DATA TO EXAMINE: Begin
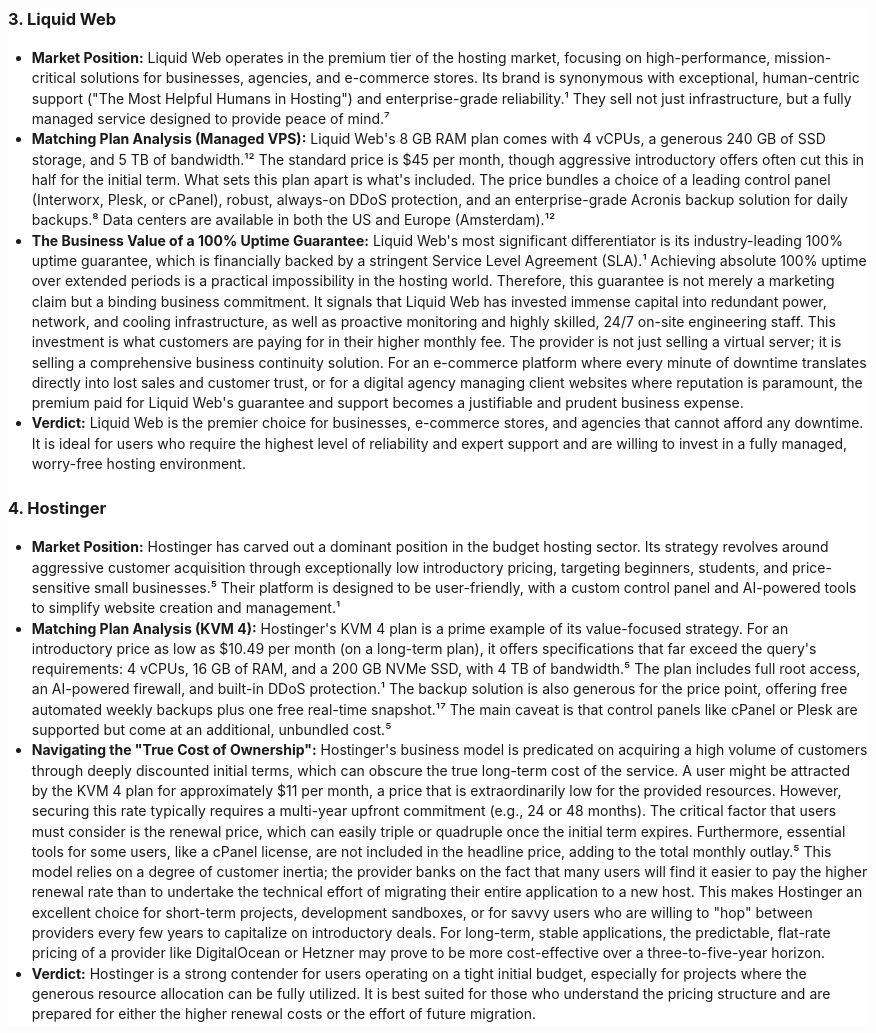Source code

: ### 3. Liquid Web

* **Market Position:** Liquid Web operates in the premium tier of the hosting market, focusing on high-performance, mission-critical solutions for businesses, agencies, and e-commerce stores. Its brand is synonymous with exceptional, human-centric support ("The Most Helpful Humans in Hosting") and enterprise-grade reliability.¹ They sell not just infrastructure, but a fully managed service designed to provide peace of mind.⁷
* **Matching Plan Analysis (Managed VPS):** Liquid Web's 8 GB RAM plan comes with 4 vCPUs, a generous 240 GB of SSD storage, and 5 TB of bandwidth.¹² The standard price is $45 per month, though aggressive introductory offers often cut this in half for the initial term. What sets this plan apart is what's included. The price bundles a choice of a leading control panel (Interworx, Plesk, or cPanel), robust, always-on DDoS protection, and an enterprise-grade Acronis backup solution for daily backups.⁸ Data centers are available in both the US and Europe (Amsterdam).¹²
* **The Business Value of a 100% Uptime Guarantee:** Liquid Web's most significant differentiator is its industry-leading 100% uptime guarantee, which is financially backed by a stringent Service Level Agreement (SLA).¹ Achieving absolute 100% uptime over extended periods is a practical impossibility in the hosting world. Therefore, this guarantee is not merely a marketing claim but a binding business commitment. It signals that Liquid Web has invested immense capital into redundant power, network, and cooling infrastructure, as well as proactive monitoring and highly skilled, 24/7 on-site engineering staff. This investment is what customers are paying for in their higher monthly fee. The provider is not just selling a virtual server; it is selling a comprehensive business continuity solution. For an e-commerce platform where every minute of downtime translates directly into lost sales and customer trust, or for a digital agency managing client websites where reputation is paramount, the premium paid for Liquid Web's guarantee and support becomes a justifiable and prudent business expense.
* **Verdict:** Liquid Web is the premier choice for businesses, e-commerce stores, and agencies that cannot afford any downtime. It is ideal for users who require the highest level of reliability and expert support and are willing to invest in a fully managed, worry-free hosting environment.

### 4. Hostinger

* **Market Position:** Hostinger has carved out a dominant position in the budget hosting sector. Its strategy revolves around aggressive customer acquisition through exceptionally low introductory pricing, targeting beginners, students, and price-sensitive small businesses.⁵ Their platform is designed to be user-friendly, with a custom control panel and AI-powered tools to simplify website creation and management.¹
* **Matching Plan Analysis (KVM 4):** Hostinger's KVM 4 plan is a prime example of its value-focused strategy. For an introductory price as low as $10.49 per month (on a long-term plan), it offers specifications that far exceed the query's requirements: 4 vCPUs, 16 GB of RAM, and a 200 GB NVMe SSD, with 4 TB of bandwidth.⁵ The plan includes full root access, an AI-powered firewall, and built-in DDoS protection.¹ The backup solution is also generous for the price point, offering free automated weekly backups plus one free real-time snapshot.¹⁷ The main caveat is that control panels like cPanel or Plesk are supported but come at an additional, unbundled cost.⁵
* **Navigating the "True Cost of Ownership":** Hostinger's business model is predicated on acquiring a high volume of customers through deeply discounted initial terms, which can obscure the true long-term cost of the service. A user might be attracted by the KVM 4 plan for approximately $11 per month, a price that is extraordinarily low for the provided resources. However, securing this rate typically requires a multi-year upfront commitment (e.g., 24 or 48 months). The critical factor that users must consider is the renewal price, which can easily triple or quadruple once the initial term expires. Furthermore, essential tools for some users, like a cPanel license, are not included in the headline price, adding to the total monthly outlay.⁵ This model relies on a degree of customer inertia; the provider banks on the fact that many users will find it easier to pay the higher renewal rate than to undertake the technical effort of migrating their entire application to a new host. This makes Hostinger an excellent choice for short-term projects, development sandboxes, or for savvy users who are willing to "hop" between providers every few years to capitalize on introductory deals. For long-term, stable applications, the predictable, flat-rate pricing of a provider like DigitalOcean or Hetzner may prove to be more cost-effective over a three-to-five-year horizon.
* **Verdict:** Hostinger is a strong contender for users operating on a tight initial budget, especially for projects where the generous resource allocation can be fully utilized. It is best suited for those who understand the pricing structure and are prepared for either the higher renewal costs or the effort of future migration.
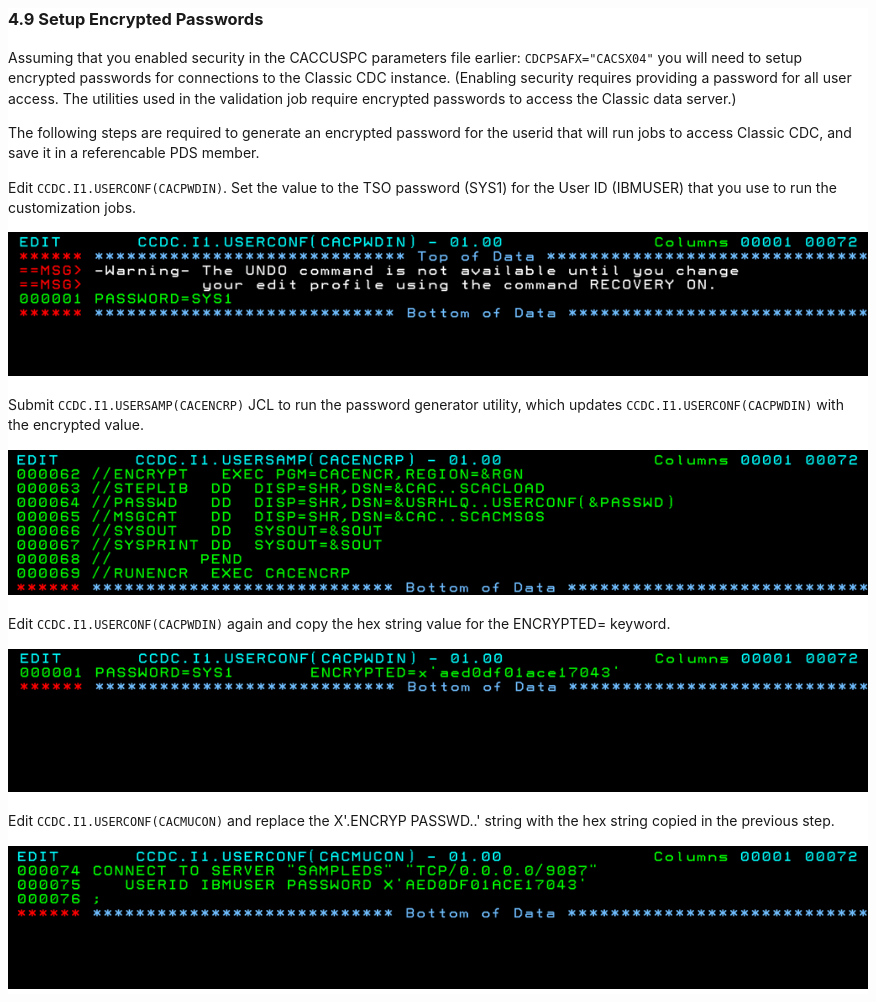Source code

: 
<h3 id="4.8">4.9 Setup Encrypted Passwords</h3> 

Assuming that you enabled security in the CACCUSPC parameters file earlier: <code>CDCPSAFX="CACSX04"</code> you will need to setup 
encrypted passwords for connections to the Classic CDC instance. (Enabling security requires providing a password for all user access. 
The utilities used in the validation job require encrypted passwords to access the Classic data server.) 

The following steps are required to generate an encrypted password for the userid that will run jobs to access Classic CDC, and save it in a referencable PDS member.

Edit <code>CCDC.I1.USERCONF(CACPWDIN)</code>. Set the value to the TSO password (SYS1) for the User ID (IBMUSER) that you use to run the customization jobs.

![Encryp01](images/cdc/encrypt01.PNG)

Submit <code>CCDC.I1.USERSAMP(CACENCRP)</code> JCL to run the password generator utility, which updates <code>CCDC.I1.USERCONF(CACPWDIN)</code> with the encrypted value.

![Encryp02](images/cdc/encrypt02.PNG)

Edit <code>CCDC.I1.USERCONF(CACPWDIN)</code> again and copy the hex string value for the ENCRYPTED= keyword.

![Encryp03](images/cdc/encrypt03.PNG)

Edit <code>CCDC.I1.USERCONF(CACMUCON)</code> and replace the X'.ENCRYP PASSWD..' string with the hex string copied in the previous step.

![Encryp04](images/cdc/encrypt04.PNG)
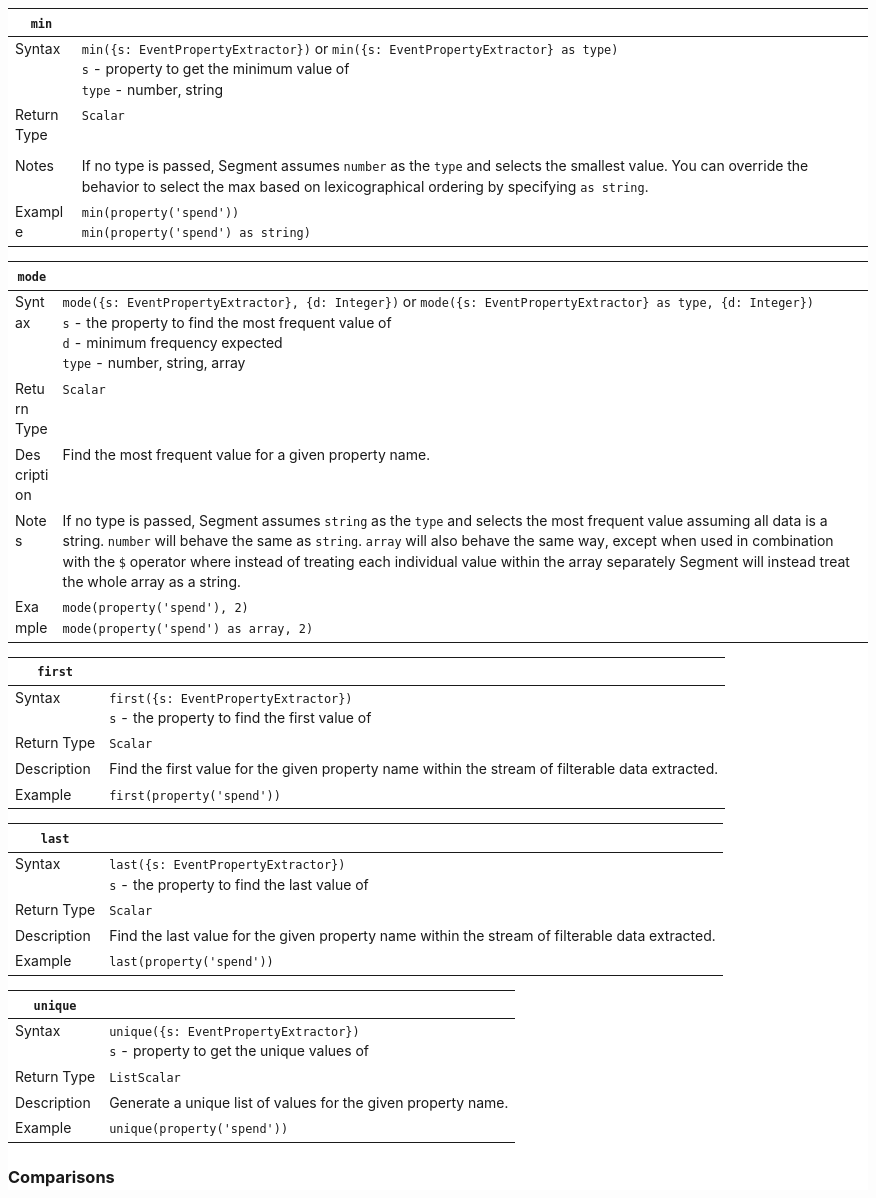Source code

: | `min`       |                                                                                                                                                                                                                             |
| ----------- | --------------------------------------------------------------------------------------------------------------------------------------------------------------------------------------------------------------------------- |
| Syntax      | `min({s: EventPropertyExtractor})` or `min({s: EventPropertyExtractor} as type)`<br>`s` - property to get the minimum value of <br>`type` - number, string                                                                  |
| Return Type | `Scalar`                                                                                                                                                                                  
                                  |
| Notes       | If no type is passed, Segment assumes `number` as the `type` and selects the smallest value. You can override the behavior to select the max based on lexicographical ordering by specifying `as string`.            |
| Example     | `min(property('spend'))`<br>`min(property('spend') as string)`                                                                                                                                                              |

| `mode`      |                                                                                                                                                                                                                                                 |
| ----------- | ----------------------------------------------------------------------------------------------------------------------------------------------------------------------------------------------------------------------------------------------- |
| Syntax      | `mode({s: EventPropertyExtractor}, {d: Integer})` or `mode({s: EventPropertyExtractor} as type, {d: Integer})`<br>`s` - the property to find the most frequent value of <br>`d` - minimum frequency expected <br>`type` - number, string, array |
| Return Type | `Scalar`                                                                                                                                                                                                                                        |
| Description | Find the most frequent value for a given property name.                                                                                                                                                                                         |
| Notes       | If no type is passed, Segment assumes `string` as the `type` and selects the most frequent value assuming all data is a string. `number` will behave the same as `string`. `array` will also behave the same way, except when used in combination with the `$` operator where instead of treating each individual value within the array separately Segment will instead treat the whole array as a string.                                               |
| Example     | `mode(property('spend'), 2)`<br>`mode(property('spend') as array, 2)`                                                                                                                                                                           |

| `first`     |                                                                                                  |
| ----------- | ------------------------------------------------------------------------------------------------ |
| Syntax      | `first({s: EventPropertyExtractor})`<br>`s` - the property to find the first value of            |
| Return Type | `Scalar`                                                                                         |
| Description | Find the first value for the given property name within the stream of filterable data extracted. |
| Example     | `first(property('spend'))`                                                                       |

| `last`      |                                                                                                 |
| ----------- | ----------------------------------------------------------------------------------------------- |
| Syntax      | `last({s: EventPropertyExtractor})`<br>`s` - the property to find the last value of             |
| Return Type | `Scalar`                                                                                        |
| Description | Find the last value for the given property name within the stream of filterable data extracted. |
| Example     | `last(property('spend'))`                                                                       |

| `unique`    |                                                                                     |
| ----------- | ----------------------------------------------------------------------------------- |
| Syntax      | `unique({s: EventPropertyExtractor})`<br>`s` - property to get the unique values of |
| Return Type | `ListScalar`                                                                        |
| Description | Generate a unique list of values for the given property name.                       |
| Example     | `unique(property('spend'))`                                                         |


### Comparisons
DATA TO EXAMINE: End
Copy the lines above exactly, beginning at the line that has "worry-free hosting environment." and stopping after the line that has "creation and management.¹", and omit the rest.

#### SOLUTION FOR THIS EXERCISE:
* **Verdict:** Liquid Web is the premier choice for businesses, e-commerce stores, and agencies that cannot afford any downtime. It is ideal for users who require the highest level of reliability and expert support and are willing to invest in a fully managed, worry-free hosting environment.

### 4. Hostinger

* **Market Position:** Hostinger has carved out a dominant position in the budget hosting sector. Its strategy revolves around aggressive customer acquisition through exceptionally low introductory pricing, targeting beginners, students, and price-sensitive small businesses.⁵ Their platform is designed to be user-friendly, with a custom control panel and AI-powered tools to simplify website creation and management.¹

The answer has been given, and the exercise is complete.